饭未用尽,又见一小军急急奔上堂来,方一跪倒,已喘得不行,狠狠压了两口气才禀道:“大事不好!军粮,军粮被劫走了!”
“慢慢说。”云瞳忽儿地推开盘碗,沉声问道:“何处军粮?被谁劫走?”
燕霄大惊道:“是不是胡洁大人押送,来自豳洲的那批军粮?”
“就是那批,被连云寨劫走了……”小军又急喘了一阵,连连点头:“胡大人发来求救消息,说是若晚到一步……”
云瞳转头看向燕霄,问道:“军粮怎么走了连云寨方向?”
燕霄赶紧起身,脸上全是慌乱之色:“因芦城这里极不太平,第一批军粮囤在城中,尚未向赤凤转运,便遇了玄龙袭城。台将军唯恐有失,便与胡大人商议,令这第二批军粮绕城而过,直送王帅军前。原是打算偃旗息鼓,悄无声息地越过连云寨……”

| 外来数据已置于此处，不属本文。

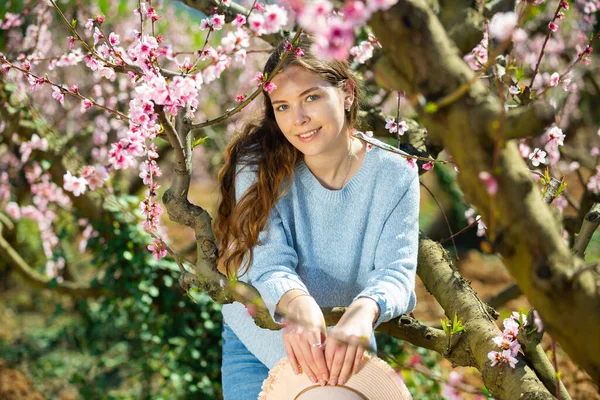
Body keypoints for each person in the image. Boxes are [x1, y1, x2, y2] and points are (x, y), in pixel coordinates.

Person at [214, 34, 420, 400]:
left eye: (311, 97)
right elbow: (265, 259)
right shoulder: (257, 165)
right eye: (282, 106)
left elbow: (396, 270)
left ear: (347, 93)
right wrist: (296, 301)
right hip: (259, 338)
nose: (299, 120)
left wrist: (364, 311)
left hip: (340, 347)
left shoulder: (395, 173)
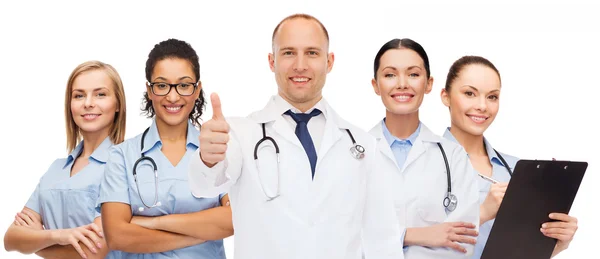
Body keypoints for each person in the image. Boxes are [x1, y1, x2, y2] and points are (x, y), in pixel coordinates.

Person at [187, 14, 404, 259]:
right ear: (272, 61)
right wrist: (208, 158)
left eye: (312, 53)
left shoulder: (362, 145)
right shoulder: (240, 134)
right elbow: (204, 186)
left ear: (329, 61)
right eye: (289, 53)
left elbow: (382, 239)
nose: (300, 65)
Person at [97, 38, 233, 259]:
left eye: (184, 85)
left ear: (197, 90)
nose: (172, 96)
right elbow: (118, 236)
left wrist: (155, 222)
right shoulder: (122, 156)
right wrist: (202, 233)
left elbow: (235, 218)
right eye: (161, 85)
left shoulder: (219, 149)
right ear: (149, 91)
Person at [440, 55, 579, 258]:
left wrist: (555, 243)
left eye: (492, 97)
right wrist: (482, 213)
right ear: (445, 96)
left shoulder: (516, 170)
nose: (482, 106)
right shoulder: (420, 163)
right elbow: (403, 244)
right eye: (469, 93)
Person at [368, 38, 479, 258]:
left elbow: (463, 243)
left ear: (428, 84)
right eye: (390, 74)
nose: (402, 83)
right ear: (376, 85)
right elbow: (344, 238)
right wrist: (415, 235)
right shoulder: (355, 153)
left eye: (413, 74)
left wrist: (386, 240)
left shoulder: (453, 157)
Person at [4, 60, 126, 259]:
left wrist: (36, 242)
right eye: (79, 95)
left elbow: (92, 250)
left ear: (118, 104)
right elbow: (10, 239)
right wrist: (59, 235)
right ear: (70, 105)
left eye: (100, 94)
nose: (88, 103)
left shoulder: (124, 166)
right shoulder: (56, 169)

“结果全送给连云寨了?”云瞳冷笑一声:“匪寇的胆子当真不小,竟敢劫我军粮。”
叶恒早已按捺不住,起身走到案前,大声说道:“王帅,请赐一支将令,我愿领一军杀奔连云寨,夺回军粮,平灭匪患!”
堂中众人听他说得慷慨,也纷纷起座请命,要夺粮立功。
云瞳微微摇头,对叶恒说道:“你久居上京,对这里的地形不熟,贸然出击,恐遭不测。况且你是暗卫出身,也不擅弓马对阵……”她一边说,一边皱眉深思,并没看见纱帽之下叶恒的眼神渐渐黯淡了下去。
云瞳想了一会儿,回身再问燕霄:“压粮的胡洁是文官还是武将?”
“胡大人是文职,不过随军护粮的应是豳洲的精锐之士,只是末将不知是哪位统领前来。”
云瞳点点头,摆手令众人就座。
燕霄犹自急切地说道:“王帅,若不赶紧出城救援,只怕胡大人她们……”
“现在去救也是晚了。”云瞳沉吟片刻,并不发令:“胡洁等人如何,端看她连云寨的意思了。”
“这……”燕霄极是不甘:“数十万担军粮啊!”
云瞳冷哼一声:“现今情势,芦城才是重中之重!守住这里,一切才有转机。军粮之事我另有打算,尔等不必多言了。”